Tussen deze twee benaderingen zit toch meer dan een accentverschil?

Onder punt 5 hadden de aan het woord zijnde leden bij een aantal casussen gevraagd naar een nauwkeurige beschrijving van de eerste opgang, het werkproces, de vraagstellingen en de conclusies. Alleen over de conclusies is relevante informatie gegeven. De vraag op welke punten de werkwijze door deze wetswijziging nu zal veranderen werd niet beantwoord.

De door deze leden onder punt 6 gevraagde gegevens zijn door de regering niet toegezonden. Om met een geruster hart vertrouwen te kunnen krijgen in een juiste vertaling van deze wetswijziging in de voor een correcte uitvoering cruciale werkinstructies is inzage daarin noodzakelijk.

Onder punt 9 werd gevraagd naar de nadere regels (artikel 15–3). De regering antwoordde dat deze regels nog in voorbereiding zijn. Het is toch de bedoeling de wijziging per 1 februari 1999 in werking te laten treden? Ligt het dan niet voor de hand dat die nadere regels nu klaar zijn? Ligt het ook niet in de rede dat de aarzelaars bij dit wetsvoorstel die nadere regels graag zouden willen zien voordat zij tot afhandeling van het voorstel komen? Graag nodigden zij het kabinet uit dat alsnog te doen.

De onder punt 10 gestelde vragen over fouillering werden niet volledig beantwoord.

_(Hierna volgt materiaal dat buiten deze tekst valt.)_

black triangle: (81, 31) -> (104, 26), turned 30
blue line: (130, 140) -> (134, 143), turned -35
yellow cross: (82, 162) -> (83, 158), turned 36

Ook hier werd verzocht dat alsnog te doen.

Wil de regering overigens met argumenten het gestelde (pag. 21) onderbouwen waarom – in afwijking van andere fouilleringinstructies – «verdenking van een strafbaar feit niet nodig is»?

Wanneer is de fouilleringinstructie wel gereed; zou de Kamer daar voor afhandeling van het wetsvoorstel inzage van kunnen krijgen?

Ten slotte

De leden van de fractie van GroenLinks waren en bleven van mening dat de behandeling van een wetsvoorstel waar indringende vragen van principiële aard aan de orde zijn gesteld en waarover op dit moment nog veel onzekerheden bestaan rond de uitvoering, niet op deze overhaaste wijze kan en mag plaatsvinden.

Er is ook geen redelijk doel mee gediend.

Mits de regering tijdig bevredigende antwoorden weet te geven rond het eventuele meningsverschil met de UNHCR en tijdig duidelijke, rechtszekerheidbevorderende informatie geeft over de feitelijke uitvoering waren en bleven deze leden bereid mee te werken aan afhandeling van het voorstel op de eerst mogelijke gelegenheid na ontvangst van een volledige nadere memorie van antwoord. Die eerst mogelijke datum zou 12 januari 1999 kunnen zijn voor het uitbrengen van eindverslag. Aangezien de uitslag al bij voorbaat vast staat (een meerderheid in de Kamer wil kennelijk dit wetsvoorstel aanvaarden) kunnen alle voorbereidingen gewoon doorgaan zodat – bij aanvaarding van het voorstel op bijvoorbeeld 19 januari 1999 – de ingangsdatum van 1 februari 1999 nog steeds gehaald kan worden.

Het is niet duidelijk te maken waarom de regering de openstaande vragen niet afdoende zou willen en kunnen beantwoorden alvorens over te gaan tot plenaire afhandeling.

De voorzitter van de commissie,

Heijne Makkreel

De wnd.griffier van de commissie,

Baljé


XNoot
1

Samenstelling: Heijne Makkreel (VVD) (voorzitter), Talsma (VVD), Steen (CDA), Michiels van Kessenich-Hoogendam (CDA), Holdijk (SGP), Vrisekoop (D66), Pitstra (GL), Le Poole (PvdA), Meeter (PvdA), Hirsch Ballin (CDA), De Haze Winkelman (VVD), Ruers (SP).